Exercise description
Without altering a single word, repeat the records that follow.
Top of Supplied records
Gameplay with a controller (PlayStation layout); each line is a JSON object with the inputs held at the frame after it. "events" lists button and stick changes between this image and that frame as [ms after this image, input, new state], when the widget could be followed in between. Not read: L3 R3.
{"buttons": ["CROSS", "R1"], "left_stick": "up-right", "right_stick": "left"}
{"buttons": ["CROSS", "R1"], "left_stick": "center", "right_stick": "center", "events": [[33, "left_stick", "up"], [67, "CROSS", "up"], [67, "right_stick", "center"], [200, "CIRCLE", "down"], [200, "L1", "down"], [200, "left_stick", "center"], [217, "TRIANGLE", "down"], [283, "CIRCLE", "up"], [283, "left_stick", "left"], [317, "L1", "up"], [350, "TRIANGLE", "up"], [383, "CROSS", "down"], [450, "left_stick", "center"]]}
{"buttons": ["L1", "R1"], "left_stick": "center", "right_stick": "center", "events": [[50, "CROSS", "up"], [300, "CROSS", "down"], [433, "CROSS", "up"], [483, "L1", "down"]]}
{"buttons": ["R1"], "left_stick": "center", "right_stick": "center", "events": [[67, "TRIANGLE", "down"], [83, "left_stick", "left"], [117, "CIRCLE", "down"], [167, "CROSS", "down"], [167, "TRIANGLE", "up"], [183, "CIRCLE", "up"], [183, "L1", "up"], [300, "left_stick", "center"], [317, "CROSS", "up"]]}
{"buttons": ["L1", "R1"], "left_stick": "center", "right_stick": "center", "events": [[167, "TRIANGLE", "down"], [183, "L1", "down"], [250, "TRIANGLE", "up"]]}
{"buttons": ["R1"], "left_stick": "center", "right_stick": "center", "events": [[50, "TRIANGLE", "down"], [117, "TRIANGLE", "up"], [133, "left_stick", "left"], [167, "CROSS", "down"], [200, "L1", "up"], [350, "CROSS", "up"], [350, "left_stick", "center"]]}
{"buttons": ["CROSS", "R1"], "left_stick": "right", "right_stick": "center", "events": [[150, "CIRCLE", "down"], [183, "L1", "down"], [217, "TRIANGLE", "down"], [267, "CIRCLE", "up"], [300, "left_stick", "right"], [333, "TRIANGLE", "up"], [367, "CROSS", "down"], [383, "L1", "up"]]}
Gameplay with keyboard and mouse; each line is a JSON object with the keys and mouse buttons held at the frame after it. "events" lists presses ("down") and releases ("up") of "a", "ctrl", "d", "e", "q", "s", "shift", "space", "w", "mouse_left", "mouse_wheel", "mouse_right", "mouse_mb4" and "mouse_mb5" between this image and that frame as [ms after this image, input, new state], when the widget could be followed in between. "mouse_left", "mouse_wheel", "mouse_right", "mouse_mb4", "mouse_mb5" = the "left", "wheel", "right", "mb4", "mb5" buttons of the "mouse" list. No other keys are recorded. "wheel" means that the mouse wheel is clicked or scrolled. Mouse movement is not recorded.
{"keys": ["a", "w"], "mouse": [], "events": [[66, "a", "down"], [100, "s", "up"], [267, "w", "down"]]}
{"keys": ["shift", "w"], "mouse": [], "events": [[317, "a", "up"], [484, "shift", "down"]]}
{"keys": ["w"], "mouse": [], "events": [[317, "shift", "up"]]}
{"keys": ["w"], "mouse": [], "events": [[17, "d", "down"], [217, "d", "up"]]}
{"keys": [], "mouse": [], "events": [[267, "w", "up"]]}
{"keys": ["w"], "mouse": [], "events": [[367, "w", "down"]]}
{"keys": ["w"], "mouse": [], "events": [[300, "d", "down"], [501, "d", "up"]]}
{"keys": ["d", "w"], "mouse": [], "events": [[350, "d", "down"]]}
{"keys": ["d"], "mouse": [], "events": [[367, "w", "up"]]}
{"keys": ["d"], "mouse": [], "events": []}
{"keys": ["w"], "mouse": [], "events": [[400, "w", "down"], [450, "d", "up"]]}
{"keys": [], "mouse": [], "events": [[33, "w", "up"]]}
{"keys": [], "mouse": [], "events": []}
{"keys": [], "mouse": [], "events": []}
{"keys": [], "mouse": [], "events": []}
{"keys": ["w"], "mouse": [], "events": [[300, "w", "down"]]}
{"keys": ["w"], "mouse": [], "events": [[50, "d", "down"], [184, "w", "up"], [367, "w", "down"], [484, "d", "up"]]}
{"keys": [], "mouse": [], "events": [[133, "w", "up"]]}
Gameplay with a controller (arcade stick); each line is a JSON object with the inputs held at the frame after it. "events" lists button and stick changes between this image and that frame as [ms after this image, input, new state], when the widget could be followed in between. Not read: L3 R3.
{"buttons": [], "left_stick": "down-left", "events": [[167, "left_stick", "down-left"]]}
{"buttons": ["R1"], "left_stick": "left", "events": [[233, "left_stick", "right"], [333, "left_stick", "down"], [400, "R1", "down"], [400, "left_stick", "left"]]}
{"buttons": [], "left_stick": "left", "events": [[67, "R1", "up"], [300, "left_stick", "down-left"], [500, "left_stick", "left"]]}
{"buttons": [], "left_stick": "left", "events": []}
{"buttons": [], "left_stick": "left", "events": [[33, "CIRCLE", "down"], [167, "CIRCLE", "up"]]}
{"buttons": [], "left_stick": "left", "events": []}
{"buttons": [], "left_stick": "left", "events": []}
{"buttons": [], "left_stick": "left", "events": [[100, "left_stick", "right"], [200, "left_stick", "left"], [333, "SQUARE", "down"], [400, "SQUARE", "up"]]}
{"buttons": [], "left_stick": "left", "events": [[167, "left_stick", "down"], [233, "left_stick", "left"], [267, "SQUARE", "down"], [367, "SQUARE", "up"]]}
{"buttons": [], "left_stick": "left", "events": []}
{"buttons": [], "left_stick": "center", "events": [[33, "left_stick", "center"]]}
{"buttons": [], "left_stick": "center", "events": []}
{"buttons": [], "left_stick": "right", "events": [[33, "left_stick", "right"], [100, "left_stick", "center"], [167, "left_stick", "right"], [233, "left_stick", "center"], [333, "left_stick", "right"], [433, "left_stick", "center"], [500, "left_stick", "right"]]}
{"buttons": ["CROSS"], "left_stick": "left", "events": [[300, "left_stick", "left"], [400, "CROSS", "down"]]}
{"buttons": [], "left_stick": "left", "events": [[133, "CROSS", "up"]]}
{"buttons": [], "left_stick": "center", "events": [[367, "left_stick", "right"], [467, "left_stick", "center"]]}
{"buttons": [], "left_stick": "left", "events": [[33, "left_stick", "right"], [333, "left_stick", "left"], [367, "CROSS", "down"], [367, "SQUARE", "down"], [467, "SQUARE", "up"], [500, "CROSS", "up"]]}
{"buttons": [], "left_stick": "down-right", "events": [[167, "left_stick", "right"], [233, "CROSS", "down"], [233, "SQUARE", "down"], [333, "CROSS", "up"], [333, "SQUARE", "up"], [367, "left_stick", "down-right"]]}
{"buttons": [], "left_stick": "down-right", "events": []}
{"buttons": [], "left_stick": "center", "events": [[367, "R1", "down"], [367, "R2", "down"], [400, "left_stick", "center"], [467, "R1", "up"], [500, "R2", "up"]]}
Bottom of Supplied records
Your solution
Gameplay with a controller (PlayStation layout); each line is a JSON object with the inputs held at the frame after it. "events" lists button and stick changes between this image and that frame as [ms after this image, input, new state], when the widget could be followed in between. Not read: L3 R3.
{"buttons": ["CROSS", "R1"], "left_stick": "up-right", "right_stick": "left"}
{"buttons": ["CROSS", "R1"], "left_stick": "center", "right_stick": "center", "events": [[33, "left_stick", "up"], [67, "CROSS", "up"], [67, "right_stick", "center"], [200, "CIRCLE", "down"], [200, "L1", "down"], [200, "left_stick", "center"], [217, "TRIANGLE", "down"], [283, "CIRCLE", "up"], [283, "left_stick", "left"], [317, "L1", "up"], [350, "TRIANGLE", "up"], [383, "CROSS", "down"], [450, "left_stick", "center"]]}
{"buttons": ["L1", "R1"], "left_stick": "center", "right_stick": "center", "events": [[50, "CROSS", "up"], [300, "CROSS", "down"], [433, "CROSS", "up"], [483, "L1", "down"]]}
{"buttons": ["R1"], "left_stick": "center", "right_stick": "center", "events": [[67, "TRIANGLE", "down"], [83, "left_stick", "left"], [117, "CIRCLE", "down"], [167, "CROSS", "down"], [167, "TRIANGLE", "up"], [183, "CIRCLE", "up"], [183, "L1", "up"], [300, "left_stick", "center"], [317, "CROSS", "up"]]}
{"buttons": ["L1", "R1"], "left_stick": "center", "right_stick": "center", "events": [[167, "TRIANGLE", "down"], [183, "L1", "down"], [250, "TRIANGLE", "up"]]}
{"buttons": ["R1"], "left_stick": "center", "right_stick": "center", "events": [[50, "TRIANGLE", "down"], [117, "TRIANGLE", "up"], [133, "left_stick", "left"], [167, "CROSS", "down"], [200, "L1", "up"], [350, "CROSS", "up"], [350, "left_stick", "center"]]}
{"buttons": ["CROSS", "R1"], "left_stick": "right", "right_stick": "center", "events": [[150, "CIRCLE", "down"], [183, "L1", "down"], [217, "TRIANGLE", "down"], [267, "CIRCLE", "up"], [300, "left_stick", "right"], [333, "TRIANGLE", "up"], [367, "CROSS", "down"], [383, "L1", "up"]]}
Gameplay with keyboard and mouse; each line is a JSON object with the keys and mouse buttons held at the frame after it. "events" lists presses ("down") and releases ("up") of "a", "ctrl", "d", "e", "q", "s", "shift", "space", "w", "mouse_left", "mouse_wheel", "mouse_right", "mouse_mb4" and "mouse_mb5" between this image and that frame as [ms after this image, input, new state], when the widget could be followed in between. "mouse_left", "mouse_wheel", "mouse_right", "mouse_mb4", "mouse_mb5" = the "left", "wheel", "right", "mb4", "mb5" buttons of the "mouse" list. No other keys are recorded. "wheel" means that the mouse wheel is clicked or scrolled. Mouse movement is not recorded.
{"keys": ["a", "w"], "mouse": [], "events": [[66, "a", "down"], [100, "s", "up"], [267, "w", "down"]]}
{"keys": ["shift", "w"], "mouse": [], "events": [[317, "a", "up"], [484, "shift", "down"]]}
{"keys": ["w"], "mouse": [], "events": [[317, "shift", "up"]]}
{"keys": ["w"], "mouse": [], "events": [[17, "d", "down"], [217, "d", "up"]]}
{"keys": [], "mouse": [], "events": [[267, "w", "up"]]}
{"keys": ["w"], "mouse": [], "events": [[367, "w", "down"]]}
{"keys": ["w"], "mouse": [], "events": [[300, "d", "down"], [501, "d", "up"]]}
{"keys": ["d", "w"], "mouse": [], "events": [[350, "d", "down"]]}
{"keys": ["d"], "mouse": [], "events": [[367, "w", "up"]]}
{"keys": ["d"], "mouse": [], "events": []}
{"keys": ["w"], "mouse": [], "events": [[400, "w", "down"], [450, "d", "up"]]}
{"keys": [], "mouse": [], "events": [[33, "w", "up"]]}
{"keys": [], "mouse": [], "events": []}
{"keys": [], "mouse": [], "events": []}
{"keys": [], "mouse": [], "events": []}
{"keys": ["w"], "mouse": [], "events": [[300, "w", "down"]]}
{"keys": ["w"], "mouse": [], "events": [[50, "d", "down"], [184, "w", "up"], [367, "w", "down"], [484, "d", "up"]]}
{"keys": [], "mouse": [], "events": [[133, "w", "up"]]}
Gameplay with a controller (arcade stick); each line is a JSON object with the inputs held at the frame after it. "events" lists button and stick changes between this image and that frame as [ms after this image, input, new state], when the widget could be followed in between. Not read: L3 R3.
{"buttons": [], "left_stick": "down-left", "events": [[167, "left_stick", "down-left"]]}
{"buttons": ["R1"], "left_stick": "left", "events": [[233, "left_stick", "right"], [333, "left_stick", "down"], [400, "R1", "down"], [400, "left_stick", "left"]]}
{"buttons": [], "left_stick": "left", "events": [[67, "R1", "up"], [300, "left_stick", "down-left"], [500, "left_stick", "left"]]}
{"buttons": [], "left_stick": "left", "events": []}
{"buttons": [], "left_stick": "left", "events": [[33, "CIRCLE", "down"], [167, "CIRCLE", "up"]]}
{"buttons": [], "left_stick": "left", "events": []}
{"buttons": [], "left_stick": "left", "events": []}
{"buttons": [], "left_stick": "left", "events": [[100, "left_stick", "right"], [200, "left_stick", "left"], [333, "SQUARE", "down"], [400, "SQUARE", "up"]]}
{"buttons": [], "left_stick": "left", "events": [[167, "left_stick", "down"], [233, "left_stick", "left"], [267, "SQUARE", "down"], [367, "SQUARE", "up"]]}
{"buttons": [], "left_stick": "left", "events": []}
{"buttons": [], "left_stick": "center", "events": [[33, "left_stick", "center"]]}
{"buttons": [], "left_stick": "center", "events": []}
{"buttons": [], "left_stick": "right", "events": [[33, "left_stick", "right"], [100, "left_stick", "center"], [167, "left_stick", "right"], [233, "left_stick", "center"], [333, "left_stick", "right"], [433, "left_stick", "center"], [500, "left_stick", "right"]]}
{"buttons": ["CROSS"], "left_stick": "left", "events": [[300, "left_stick", "left"], [400, "CROSS", "down"]]}
{"buttons": [], "left_stick": "left", "events": [[133, "CROSS", "up"]]}
{"buttons": [], "left_stick": "center", "events": [[367, "left_stick", "right"], [467, "left_stick", "center"]]}
{"buttons": [], "left_stick": "left", "events": [[33, "left_stick", "right"], [333, "left_stick", "left"], [367, "CROSS", "down"], [367, "SQUARE", "down"], [467, "SQUARE", "up"], [500, "CROSS", "up"]]}
{"buttons": [], "left_stick": "down-right", "events": [[167, "left_stick", "right"], [233, "CROSS", "down"], [233, "SQUARE", "down"], [333, "CROSS", "up"], [333, "SQUARE", "up"], [367, "left_stick", "down-right"]]}
{"buttons": [], "left_stick": "down-right", "events": []}
{"buttons": [], "left_stick": "center", "events": [[367, "R1", "down"], [367, "R2", "down"], [400, "left_stick", "center"], [467, "R1", "up"], [500, "R2", "up"]]}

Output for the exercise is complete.